Когда случайно забеременела, уговорил сделать аборт, чтобы не прерывать блаженную сладость беспечной жизни исключительно для самих себя.
Какие сказочные перспективы рисовал, дух захватывало, сам же и разрушил идею счастливой жизни без детей. Было удобно — жил так, теперь неожиданно решил стать папой, а жену, как напоминание о глупости, списал в утиль.
Надо же, нежданно-негаданно воспылал страстным желанием оставить после себя потомство, но не от супруги. Она уже вышла в тираж, утратила былую привлекательность.
И ведь получилось, в лучшем виде воплотил в жизнь задуманное злодейство. Взял и забыл годы, прожитые вместе в любви и согласии, возвёл вокруг жены забор, выставил часовых. Теперь счастлив. И ведь не икается ему, душа не болит, сердце не стонет.

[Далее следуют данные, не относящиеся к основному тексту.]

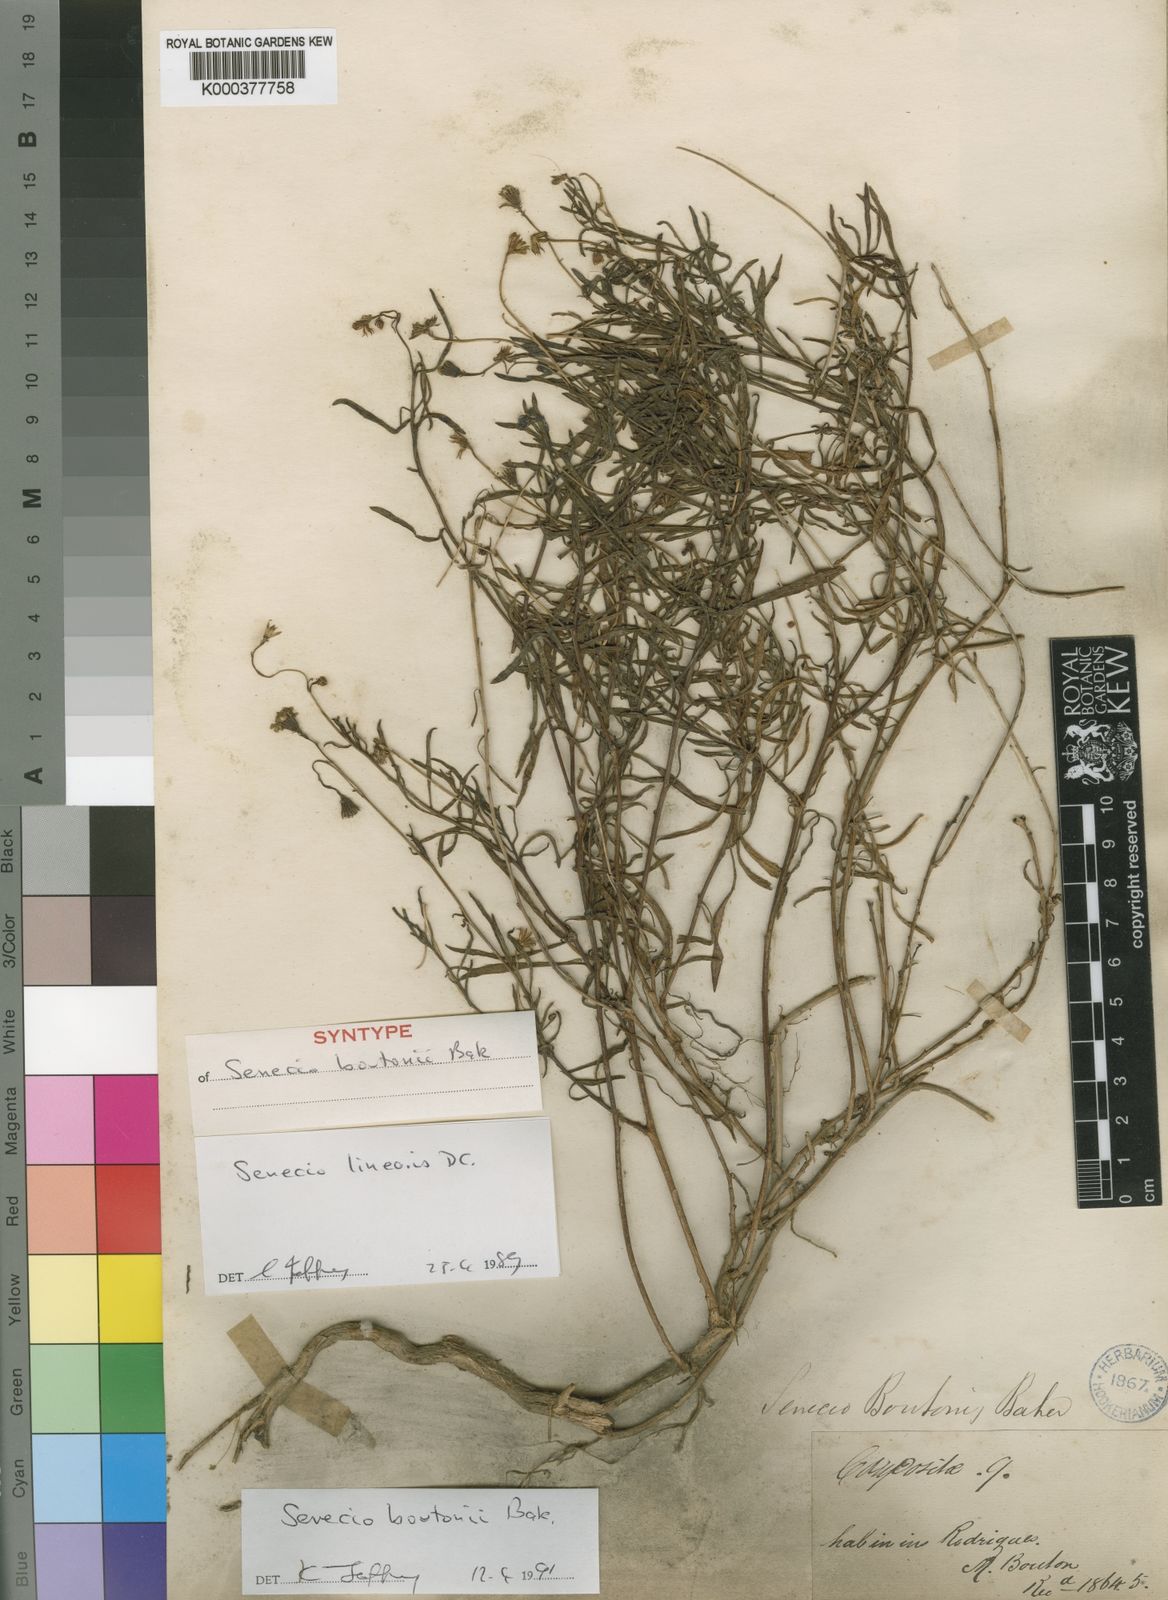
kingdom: Plantae
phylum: Tracheophyta
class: Magnoliopsida
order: Asterales
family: Asteraceae
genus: Senecio
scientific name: Senecio boutonii
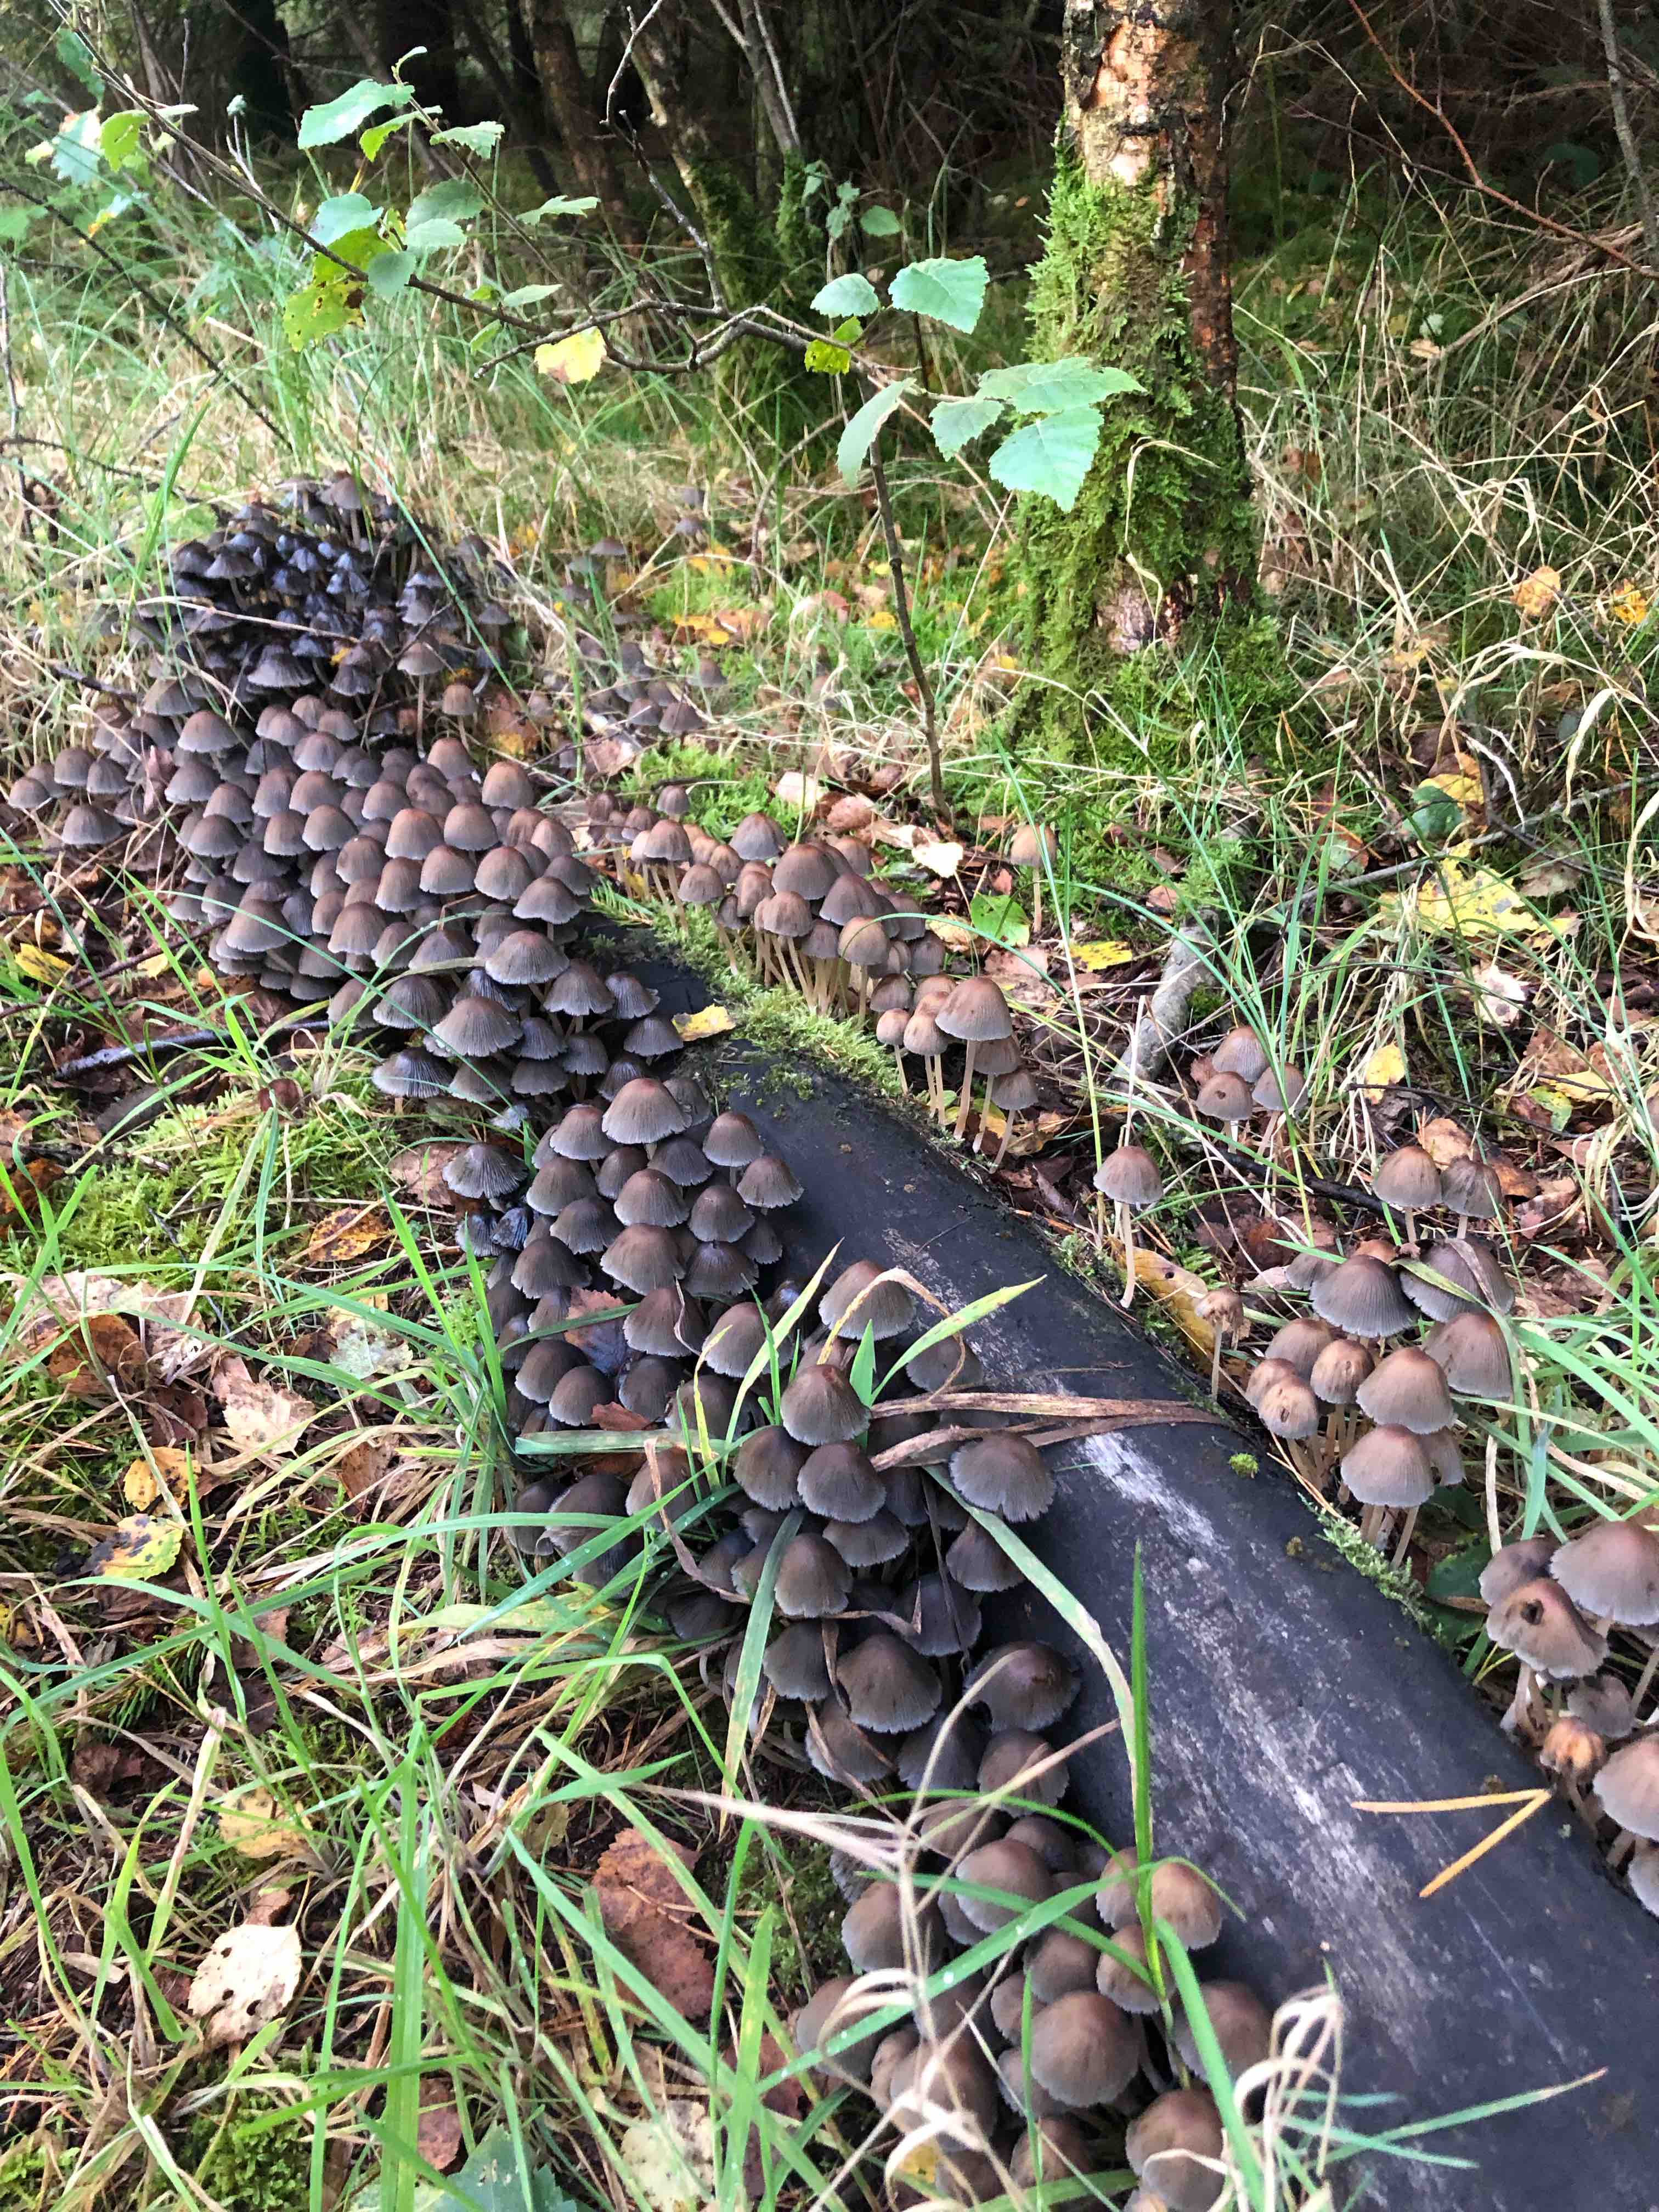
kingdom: Fungi
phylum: Basidiomycota
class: Agaricomycetes
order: Agaricales
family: Psathyrellaceae
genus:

Нашёл себе премиленькую шалунью, лёгкую как тростиночка, почти невесомую девчушку с запахом молока на устах, наивным детским личиком, и упругой грудью размером чуть больше средней величины яблочка.
Да, простушка, да, глупышка. Девушка без изюминки — угловатая, прыщавая, бледная и бесцветная, как моль, но молодая, полная сил, готовности безоговорочно подчиняться в обмен на возможность жить в комфорте и достатке.